It happens a lot. You ask a question or make a comment and then are stuck listening to the person respond for the next 10 minutes. They may answer a question you haven’t asked, provide extraneous information, or offer an overly detailed and unnecessary example. Your eyes glaze over. Your mind wanders. If it’s in a meeting, other participants start to look away. It’s easy to get bored or annoyed with the person who is not concise.
Sometimes you manage to get a word in! They might even listen. And then they remember something they forgot to include and a few minutes later (since they are still talking,) people are thinking of ways to end the conversation and move on to other things that need to get done.
Their emails are lengthy letters filled with narrative and examples. You might have expected a few lines, but what you often get is a chapter. You end up skimming the material – looking for the specific response or information promised in the subject line.
Most people find this behavior annoying and I am often called in to listen to the complaints and then I am asked if I can ‘fix’ the offender. I don’t actually ‘fix’ people is my predictable response. So then I’m asked ‘How can I get this person to be more concise?’
When Succinct is Suitable
In order for things to improve, the person who is wordy and rambling needs to be completely aware of the problem and motivated to improve in this area of their communication. Sometimes, I meet with a client and find that the concern has not been well articulated with examples of both what has transpired as well as what is preferred and expected.
So here is the good news: you can ask a different question and get a better answer.
If it’s a simple preference that one person has, it’s unlikely to get much attention. However, if it is a value held by the team (or even better, the workplace), the chances are better that you may see progress because more people will take action to support an organizational value.
Focus on the Listener/Receiver
Rather than ask ‘what do I want to say?’ ask ‘what do people want to hear?’ Once you focus on the listener/receiver of the message, a framework is created for what needs to be said to make sure the message lands well. Anything that doesn’t address what the listener needs is extraneous.
Call Out Meeting Monopolizers
No one needs to step into every interaction with editing another person in mind but if you are running a meeting, you are the one that sets the tone. If someone is going on and on and on – you can jump in and say something like “It doesn’t sound like everybody needs this level of detail. Let’s make it a point to stick the agenda and share the bottom line on this — which is really what we all want to know.’ You can be kind. You can be both kind AND firm. After hearing this a few times, most people work to be more concise.
End Meetings Early/Keep Email Short
Filling every minute of every meeting misses the chance to show people that you are curating what is most important. Time in meetings should be used well. Ending early shows people that you value being concise.
Create and Use Style Standards
Why do most organizations have standards for their logo? They want a specific color and a particular font because it serves as a guide and sets the standard for consistency. You can also set an expectation with your employees (and yourself) on concise communication. Important standards can be communicated, such as:
- Emails to each other should be 250 words or less.
- Reports should begin with an overview.
- The team will address the items on the meeting agenda.
Standards describe what to aim for rather than what to avoid. These are not hard and faster rules set in stone. While it’s true that there will be exceptions, they should be rare.
When All Else Fails
Even the best culture of communication won’t always influence the worst offenders.
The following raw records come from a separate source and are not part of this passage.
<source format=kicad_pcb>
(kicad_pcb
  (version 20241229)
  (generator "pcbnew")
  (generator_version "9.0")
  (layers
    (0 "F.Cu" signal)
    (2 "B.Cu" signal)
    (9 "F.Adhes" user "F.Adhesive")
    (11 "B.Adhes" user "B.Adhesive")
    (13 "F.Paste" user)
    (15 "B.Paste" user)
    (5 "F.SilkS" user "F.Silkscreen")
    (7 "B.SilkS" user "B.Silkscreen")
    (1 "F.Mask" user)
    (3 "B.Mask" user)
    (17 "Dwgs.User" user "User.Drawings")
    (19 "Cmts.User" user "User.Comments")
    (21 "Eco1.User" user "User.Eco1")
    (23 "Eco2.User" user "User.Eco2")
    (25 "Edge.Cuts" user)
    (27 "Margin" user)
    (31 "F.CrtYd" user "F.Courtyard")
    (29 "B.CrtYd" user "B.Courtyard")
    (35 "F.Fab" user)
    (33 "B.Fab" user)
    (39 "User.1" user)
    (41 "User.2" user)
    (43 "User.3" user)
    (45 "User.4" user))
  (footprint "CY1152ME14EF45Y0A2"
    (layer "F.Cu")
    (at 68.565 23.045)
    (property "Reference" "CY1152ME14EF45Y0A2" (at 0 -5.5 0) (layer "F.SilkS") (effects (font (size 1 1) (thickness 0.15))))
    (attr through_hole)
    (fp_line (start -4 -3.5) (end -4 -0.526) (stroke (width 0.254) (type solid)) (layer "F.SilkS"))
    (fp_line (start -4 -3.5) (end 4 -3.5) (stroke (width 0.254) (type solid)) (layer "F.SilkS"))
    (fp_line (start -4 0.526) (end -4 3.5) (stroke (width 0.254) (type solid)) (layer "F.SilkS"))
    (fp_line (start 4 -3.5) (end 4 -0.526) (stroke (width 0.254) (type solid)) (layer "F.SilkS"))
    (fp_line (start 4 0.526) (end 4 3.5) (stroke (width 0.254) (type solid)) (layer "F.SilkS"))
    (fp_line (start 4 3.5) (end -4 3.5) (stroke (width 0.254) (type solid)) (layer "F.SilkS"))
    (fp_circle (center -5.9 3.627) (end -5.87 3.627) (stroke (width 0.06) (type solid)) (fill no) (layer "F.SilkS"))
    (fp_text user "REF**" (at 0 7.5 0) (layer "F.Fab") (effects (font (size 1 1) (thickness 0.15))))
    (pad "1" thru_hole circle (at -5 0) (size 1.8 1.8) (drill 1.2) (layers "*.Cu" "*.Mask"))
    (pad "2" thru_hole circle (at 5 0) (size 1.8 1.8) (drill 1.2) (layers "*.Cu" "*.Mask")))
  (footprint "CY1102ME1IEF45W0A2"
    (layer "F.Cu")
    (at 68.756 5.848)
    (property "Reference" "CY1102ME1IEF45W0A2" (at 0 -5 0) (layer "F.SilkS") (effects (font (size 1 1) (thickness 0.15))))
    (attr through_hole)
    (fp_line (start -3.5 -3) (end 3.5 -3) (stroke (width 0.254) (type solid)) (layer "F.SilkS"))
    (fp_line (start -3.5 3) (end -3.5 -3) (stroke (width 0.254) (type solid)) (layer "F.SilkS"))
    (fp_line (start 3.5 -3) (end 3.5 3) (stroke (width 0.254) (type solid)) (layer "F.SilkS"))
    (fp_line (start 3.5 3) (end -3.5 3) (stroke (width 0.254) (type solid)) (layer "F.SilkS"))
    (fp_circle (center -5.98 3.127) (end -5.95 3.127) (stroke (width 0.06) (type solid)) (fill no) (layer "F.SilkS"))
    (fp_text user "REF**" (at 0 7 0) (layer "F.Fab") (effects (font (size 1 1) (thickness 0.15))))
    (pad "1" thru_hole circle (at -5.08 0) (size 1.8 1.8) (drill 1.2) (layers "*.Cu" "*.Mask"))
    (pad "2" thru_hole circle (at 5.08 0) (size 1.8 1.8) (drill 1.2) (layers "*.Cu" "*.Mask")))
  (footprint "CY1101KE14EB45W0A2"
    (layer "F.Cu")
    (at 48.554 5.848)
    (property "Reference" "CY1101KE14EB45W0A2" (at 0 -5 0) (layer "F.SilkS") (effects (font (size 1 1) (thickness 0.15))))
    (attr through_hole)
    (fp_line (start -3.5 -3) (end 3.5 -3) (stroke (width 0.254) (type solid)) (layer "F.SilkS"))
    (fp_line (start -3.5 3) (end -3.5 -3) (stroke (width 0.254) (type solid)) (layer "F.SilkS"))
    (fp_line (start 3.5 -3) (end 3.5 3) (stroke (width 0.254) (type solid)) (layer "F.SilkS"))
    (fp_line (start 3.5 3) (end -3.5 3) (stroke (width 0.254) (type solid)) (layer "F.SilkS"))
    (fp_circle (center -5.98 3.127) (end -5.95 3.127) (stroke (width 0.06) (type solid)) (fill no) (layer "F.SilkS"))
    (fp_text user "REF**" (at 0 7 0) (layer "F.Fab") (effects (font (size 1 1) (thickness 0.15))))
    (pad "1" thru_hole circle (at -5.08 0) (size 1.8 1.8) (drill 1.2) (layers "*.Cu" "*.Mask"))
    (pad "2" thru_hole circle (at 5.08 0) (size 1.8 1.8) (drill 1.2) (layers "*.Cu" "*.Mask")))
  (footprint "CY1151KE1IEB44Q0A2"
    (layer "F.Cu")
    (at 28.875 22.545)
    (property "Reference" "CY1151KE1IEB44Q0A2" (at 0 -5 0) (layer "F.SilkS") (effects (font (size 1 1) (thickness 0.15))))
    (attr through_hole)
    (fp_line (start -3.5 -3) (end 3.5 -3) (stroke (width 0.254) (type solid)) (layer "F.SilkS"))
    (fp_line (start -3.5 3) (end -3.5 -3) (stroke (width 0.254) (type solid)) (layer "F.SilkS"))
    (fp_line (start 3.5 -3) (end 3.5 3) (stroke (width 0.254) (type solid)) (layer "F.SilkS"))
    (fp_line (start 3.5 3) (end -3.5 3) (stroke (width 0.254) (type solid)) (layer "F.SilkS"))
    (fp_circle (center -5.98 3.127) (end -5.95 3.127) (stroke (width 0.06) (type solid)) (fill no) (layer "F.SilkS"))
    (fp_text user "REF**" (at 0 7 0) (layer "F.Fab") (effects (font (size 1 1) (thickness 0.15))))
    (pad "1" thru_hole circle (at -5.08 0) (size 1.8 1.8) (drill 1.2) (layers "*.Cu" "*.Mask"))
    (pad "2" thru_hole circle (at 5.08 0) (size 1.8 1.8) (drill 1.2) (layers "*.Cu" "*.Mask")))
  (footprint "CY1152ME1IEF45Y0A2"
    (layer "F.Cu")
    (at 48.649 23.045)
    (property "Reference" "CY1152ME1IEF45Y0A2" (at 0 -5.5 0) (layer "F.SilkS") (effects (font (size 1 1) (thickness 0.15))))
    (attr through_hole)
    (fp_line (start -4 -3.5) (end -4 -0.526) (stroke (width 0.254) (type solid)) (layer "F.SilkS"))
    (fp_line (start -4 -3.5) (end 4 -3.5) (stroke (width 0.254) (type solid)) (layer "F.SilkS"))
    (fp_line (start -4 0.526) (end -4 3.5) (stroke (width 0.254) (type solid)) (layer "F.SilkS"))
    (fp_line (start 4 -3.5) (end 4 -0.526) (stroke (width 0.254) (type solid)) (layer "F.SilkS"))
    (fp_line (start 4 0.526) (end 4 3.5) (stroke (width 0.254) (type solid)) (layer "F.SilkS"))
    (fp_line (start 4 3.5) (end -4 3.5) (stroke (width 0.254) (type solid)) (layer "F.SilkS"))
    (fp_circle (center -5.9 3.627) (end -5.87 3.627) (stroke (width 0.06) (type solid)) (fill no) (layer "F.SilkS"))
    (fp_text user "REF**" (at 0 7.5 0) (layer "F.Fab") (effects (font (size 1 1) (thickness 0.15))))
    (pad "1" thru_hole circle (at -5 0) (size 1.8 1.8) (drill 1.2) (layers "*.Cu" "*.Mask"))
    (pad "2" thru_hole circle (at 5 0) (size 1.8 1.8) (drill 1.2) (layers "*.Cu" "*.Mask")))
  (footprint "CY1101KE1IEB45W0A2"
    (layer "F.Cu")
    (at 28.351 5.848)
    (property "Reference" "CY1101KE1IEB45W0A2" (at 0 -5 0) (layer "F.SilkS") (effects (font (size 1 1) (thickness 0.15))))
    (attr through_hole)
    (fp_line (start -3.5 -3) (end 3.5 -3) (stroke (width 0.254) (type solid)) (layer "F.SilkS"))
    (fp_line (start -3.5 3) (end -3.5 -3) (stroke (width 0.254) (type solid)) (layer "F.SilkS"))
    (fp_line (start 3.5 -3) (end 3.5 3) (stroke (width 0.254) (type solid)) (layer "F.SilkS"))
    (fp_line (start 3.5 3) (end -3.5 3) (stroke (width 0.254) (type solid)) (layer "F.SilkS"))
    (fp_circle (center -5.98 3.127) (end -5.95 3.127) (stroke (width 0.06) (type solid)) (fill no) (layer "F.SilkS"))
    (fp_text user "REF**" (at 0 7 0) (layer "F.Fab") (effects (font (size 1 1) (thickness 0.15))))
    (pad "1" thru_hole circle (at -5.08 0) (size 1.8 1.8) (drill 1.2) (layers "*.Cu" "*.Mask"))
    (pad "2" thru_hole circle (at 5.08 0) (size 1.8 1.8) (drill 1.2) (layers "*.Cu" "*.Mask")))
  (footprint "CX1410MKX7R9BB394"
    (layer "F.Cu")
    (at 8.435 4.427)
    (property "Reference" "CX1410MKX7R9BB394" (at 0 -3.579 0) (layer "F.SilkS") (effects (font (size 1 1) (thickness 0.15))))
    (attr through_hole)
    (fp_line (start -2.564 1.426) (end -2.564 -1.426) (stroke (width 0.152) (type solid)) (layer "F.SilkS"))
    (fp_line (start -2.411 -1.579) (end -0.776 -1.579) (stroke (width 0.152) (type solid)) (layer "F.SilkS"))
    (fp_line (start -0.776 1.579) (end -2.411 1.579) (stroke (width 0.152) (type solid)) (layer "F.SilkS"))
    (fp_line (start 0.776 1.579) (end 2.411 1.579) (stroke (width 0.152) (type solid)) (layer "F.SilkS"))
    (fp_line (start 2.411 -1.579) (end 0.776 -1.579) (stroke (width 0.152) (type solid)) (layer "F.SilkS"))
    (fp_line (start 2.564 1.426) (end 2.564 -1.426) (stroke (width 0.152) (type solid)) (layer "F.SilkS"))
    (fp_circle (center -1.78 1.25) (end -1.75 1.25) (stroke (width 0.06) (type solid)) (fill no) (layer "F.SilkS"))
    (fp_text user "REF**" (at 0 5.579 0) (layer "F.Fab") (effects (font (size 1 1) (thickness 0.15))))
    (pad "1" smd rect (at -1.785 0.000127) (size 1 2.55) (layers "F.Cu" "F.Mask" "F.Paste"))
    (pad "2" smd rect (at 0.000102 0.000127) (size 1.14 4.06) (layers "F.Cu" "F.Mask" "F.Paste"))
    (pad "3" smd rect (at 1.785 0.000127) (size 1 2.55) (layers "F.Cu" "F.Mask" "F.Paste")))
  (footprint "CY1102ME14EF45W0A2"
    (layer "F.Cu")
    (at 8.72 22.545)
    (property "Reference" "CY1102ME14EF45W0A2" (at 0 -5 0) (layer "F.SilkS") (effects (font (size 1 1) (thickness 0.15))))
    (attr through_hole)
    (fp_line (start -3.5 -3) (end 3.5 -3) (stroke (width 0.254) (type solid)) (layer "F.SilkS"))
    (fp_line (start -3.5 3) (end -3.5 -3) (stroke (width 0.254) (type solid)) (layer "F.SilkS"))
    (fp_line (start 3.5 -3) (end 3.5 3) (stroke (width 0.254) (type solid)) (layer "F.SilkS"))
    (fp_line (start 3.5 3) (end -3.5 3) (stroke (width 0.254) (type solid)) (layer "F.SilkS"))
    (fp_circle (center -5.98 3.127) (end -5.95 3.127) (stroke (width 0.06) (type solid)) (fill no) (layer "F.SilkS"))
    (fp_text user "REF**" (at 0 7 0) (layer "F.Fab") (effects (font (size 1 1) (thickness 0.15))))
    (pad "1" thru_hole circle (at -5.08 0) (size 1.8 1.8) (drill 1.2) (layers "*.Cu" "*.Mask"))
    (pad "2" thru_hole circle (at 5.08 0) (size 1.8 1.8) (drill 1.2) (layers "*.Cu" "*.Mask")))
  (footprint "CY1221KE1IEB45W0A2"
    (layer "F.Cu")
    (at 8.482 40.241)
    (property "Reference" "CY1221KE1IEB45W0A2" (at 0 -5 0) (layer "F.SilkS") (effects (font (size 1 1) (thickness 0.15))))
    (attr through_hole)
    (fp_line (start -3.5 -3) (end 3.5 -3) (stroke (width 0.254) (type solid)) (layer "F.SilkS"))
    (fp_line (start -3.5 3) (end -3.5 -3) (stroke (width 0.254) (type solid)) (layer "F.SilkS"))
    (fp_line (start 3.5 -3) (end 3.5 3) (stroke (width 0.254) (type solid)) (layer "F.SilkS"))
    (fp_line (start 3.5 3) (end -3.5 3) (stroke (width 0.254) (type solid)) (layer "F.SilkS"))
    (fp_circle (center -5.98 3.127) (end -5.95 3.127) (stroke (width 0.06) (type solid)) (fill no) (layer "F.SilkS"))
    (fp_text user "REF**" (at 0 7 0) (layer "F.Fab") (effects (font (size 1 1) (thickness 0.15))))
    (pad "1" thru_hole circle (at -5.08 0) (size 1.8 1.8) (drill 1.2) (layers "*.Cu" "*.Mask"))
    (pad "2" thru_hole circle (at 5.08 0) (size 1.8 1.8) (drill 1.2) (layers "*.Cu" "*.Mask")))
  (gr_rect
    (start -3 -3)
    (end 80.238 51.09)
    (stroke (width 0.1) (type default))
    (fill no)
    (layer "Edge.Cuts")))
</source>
If you’ve tried the suggestions I’ve outlined above and still run into trouble, there is something we can all do:
Make the assumption that you probably over-talk. Tell the people on your team that they too, should make that assumption about themselves. The next time you get the feeling that you are over-talking – stop talking and see what happens.
What often happens is that people will ask “What were you saying?” Then you can finish your thought – and then stop talking. If no one asks what you were saying – it may be that they had stopped listening! Ouch.
Some people will explain that the reason they over-talk is that they are thinking out loud. This is challenging because sometimes it can take some time to organize your thoughts into a more cogent message. Perhaps if you actually told them you wanted to ‘think out loud for a minute’ they would be more patient and understanding while you do – because you are telling them it’s not a concise message yet. Your credibility isn’t at risk while you ramble. However, it reflects better on you if you think first and then speak succinctly.
Crisp, succinct oral and written communication comes across as more confident. Rambling doesn’t. If you want people to pay attention, act as your own editor before you deliver your message. They will thank you – and they will pay attention to your communication.